With this reasoning in mind, Glaucon concludes there is no difference between a just and an unjust man.  With no consequences as motivation, each kind of man would do what would benefit him in every situation. In order to prove his point, Glaucon tells the “Myth of Gyges” which is the story of a shepherd that is toiling in the service of a king ruling Lydia.  As he is tending the sheep, he is hit with a severe thunderstorm, and then the rumbling of an earthquake causes a great chasm to open where he is pasturing.  He wanders down inside and “sees quite wonderful things about which men tell tales.”  Among them, he sees a hollow bronze horse with a large corpse inside wearing nothing but a gold ring.  The shepherd takes the ring and eventually finds that when he turns it toward himself, people around him no longer see him.  He has a cloak of invisibility which gives him tremendous power.  Realizing he will no longer suffer consequences for his actions, he enters the queen’s bedchamber and seduces her.  He then kills the king and takes over the whole kingdom.

Using this story’s idea, Glaucon contemplates if there were two of these rings, each placed on the fingers of both the just and the unjust men, would either act differently?  With no people looking on and no lawful consequences, what would each man do with this access to invisible power?  The idea of this ring has the power to show a man his own soul.  Glaucon is certain they would both behave the same because no one behaves justly without reason. He claims, “give each, the just man and the unjust, license to do whatever he wants, while we follow and watch where his desire will lead each.”  He says that if we follow even the just man, he would be caught “red-handed going the same way as the unjust man out of a desire to get the better.”    

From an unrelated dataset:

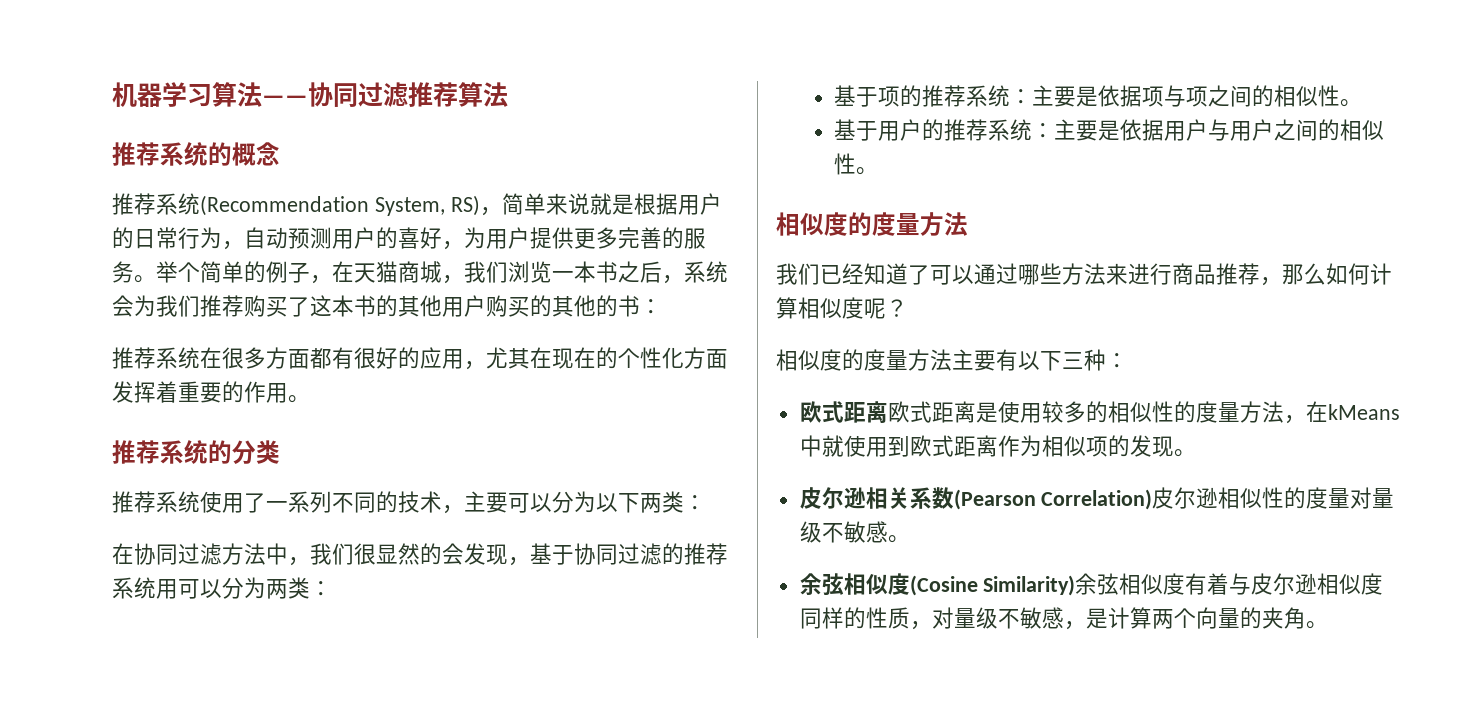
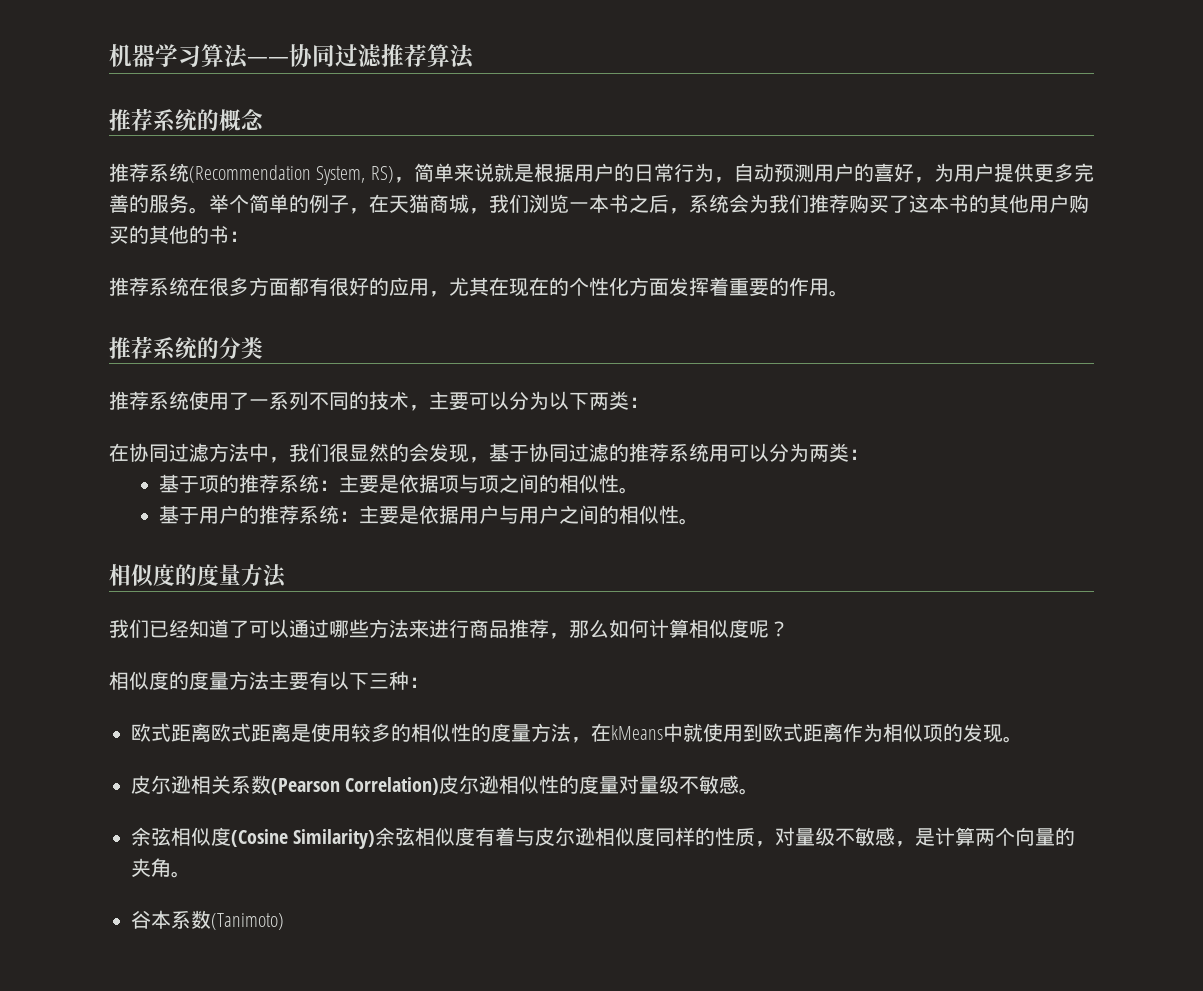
(1328, 625) none -> [131,910,284,930] // 谷本系数(Tanimoto)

Currently, our city leaders have access to this ring of Gyges.  They have the power of invisibility to geofence any area in town in order to learn information about the people entering and exiting with their cell phones.  Who will have that power, and will he be just or unjust?  This is what Wiknich is asking. “Who will have access to’s research?” and “What other unnamed individuals will be able to request a report without the city manager’s approval?”  Understandably concerned about his competition, Wiknich inquired, “Will any businesses or private organizations get a report?”  He wanted to know, “Who sets the surveillance criteria?  Will the general public have access to this newly acquired technology?   How about the city staff?  Will the citizens of Ridgecrest know when they are being surveilled?  Will the council establish a public record of all the results?”  And then, finally, he asked the clincher: “Will this surveillance also be used for any political campaigns or other political reasons?”

Now that three council members voted for access to this powerful ring of invisibility, Wiknich is asking for answers.  He wants to know who will wear the ring of Gyges and what sort of justice will this ring-wearer wield?